Source extract -
Finally, we just need to write a command that prompts our bot to offer some wisdom in the Discord chat, in the style of a specified philosopher:

@bot.command()
async def imitate(ctx, person):
    if person + '.txt' in bot.TEXT_MODELS:
        await ctx.send(bot.TEXT_MODELS[person + '.txt'].make_sentence(tries=100)
    else:
        await("Sorry, I don't know anyone by that name.")

Right now, this will only work if marx is passed in as the value of the argument person, since the only file in our corpus is marx.txt. Just so we can test out this command with a different argument, I’ve added another file in the corpus folder called freud.txt (which contains the full text of Freud’s “The Interpretation of Dreams” - in German, no less). Now let’s run our bot script and test this command out in the chat:

Fig 5

It works like a charm! Now for the really interesting part - scraping message from the server and imitating them.

First of all, when we’re scraping messages, we probably don’t want to process all of the messages. Things like embedded links or emojis might confuse the Markov model, so we only want to grab messages that contain normal words and sentences (and punctuation, of course). We can accomplish this using Regular Expressions. First, we must import the Regex module for Python:

import re

and then we can write a Regular Expression to match only texts that include alphanumeric characters, numbers, and common punctuation marks:

bot.RE_MESSAGE_MATCH = '^[a-zA-Z0-9\s\.,“”!\?/\(\)]+$'

We’ll use this later when we scrape messages. Honestly, this will probably exclude some messages that could potentially be used in the Markov model, but this shouldn’t be a big deal, since we have more than enough data (people have been messaging each other on this server almost every day for months).

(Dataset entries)
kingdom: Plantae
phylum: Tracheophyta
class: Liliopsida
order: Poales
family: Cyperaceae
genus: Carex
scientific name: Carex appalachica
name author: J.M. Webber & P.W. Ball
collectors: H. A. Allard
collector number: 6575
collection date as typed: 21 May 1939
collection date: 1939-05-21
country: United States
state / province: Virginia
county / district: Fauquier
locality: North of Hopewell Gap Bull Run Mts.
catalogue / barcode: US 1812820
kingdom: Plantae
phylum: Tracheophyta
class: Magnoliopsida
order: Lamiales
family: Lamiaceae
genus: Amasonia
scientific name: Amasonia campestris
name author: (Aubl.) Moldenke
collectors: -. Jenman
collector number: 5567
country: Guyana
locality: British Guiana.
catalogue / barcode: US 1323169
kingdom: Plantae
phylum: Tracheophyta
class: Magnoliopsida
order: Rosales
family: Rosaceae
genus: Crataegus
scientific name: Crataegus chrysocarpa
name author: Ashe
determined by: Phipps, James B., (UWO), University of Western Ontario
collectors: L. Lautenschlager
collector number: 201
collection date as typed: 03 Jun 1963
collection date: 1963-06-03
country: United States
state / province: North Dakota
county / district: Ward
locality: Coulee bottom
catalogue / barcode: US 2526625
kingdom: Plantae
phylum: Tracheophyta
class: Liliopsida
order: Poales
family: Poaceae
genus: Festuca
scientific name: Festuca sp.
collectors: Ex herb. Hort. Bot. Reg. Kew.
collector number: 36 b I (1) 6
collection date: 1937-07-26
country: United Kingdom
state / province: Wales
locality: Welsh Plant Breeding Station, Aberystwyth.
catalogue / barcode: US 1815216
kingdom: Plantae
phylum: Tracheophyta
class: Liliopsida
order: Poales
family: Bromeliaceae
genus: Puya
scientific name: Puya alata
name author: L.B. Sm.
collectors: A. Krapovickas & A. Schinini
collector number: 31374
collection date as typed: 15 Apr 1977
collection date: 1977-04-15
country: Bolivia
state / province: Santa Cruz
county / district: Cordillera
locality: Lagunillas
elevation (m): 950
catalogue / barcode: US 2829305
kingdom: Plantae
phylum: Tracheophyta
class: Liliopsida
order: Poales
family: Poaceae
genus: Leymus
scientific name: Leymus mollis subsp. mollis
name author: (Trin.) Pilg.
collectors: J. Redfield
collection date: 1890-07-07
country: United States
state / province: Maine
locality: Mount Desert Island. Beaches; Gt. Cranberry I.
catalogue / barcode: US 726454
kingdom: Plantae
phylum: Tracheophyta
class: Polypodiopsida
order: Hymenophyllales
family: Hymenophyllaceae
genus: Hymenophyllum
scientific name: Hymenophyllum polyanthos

Problems to work on -
**a)** Translate this sentence from the Discord bot tutorial into Spanish: "We’ll use this later when we scrape messages."
**b)** Pick up the Discord bot tutorial right after its final sentence and keep it going.

Answers to the problems -
**a)** Usaremos esto más adelante cuando extraigamos los mensajes.

**b)**
Now let’s write a command that scrapes the last, say, $5000$ messages from a channel and incorporates them into a Markov model. Here’s the code up front, and I’ll comment on a few lines to explain what’s happening here:

@bot.command()
async def scrape(ctx):
    working_history = await ctx.channel.history(limit=5000).flatten()
    fulltext = ''
    for m in working_history:
        if re.match(bot.RE_MESSAGE_MATCH, m.content) and not m.author == bot.user:
            fulltext += m.content + '\n'
    bot.TEXT_MODELS['you'] = markovify.NewlineText(fulltext, state_size=2)
    await ctx.send("Markov model generated successfully!")

Now some comments:

Now all we have to do is make a command that generates and sends a random sentence, but this is the easy part:

@bot.command()
async def mock(ctx):
    imitation = bot.TEXT_MODELS['you'].make_sentence(tries=100)
        if imitation:
            await ctx.send(imitation)
        else:
            await ctx.send('Sorry, something went wrong.')

Now the fun begins!

Quips and giggles

Here’s the result of some preliminary testing of our bot:

Fig 6

Of course, before doing this, I had to run the command $scrape in the server’s main discussion channel in order to collect conversation data for the bot to imitate. As with our imitations of Marx and Freud, we occasionally get a message that makes a bit of sense, but usually we get some kind of grammatically dubious gibberish that vaguely resembles a meaningful statement.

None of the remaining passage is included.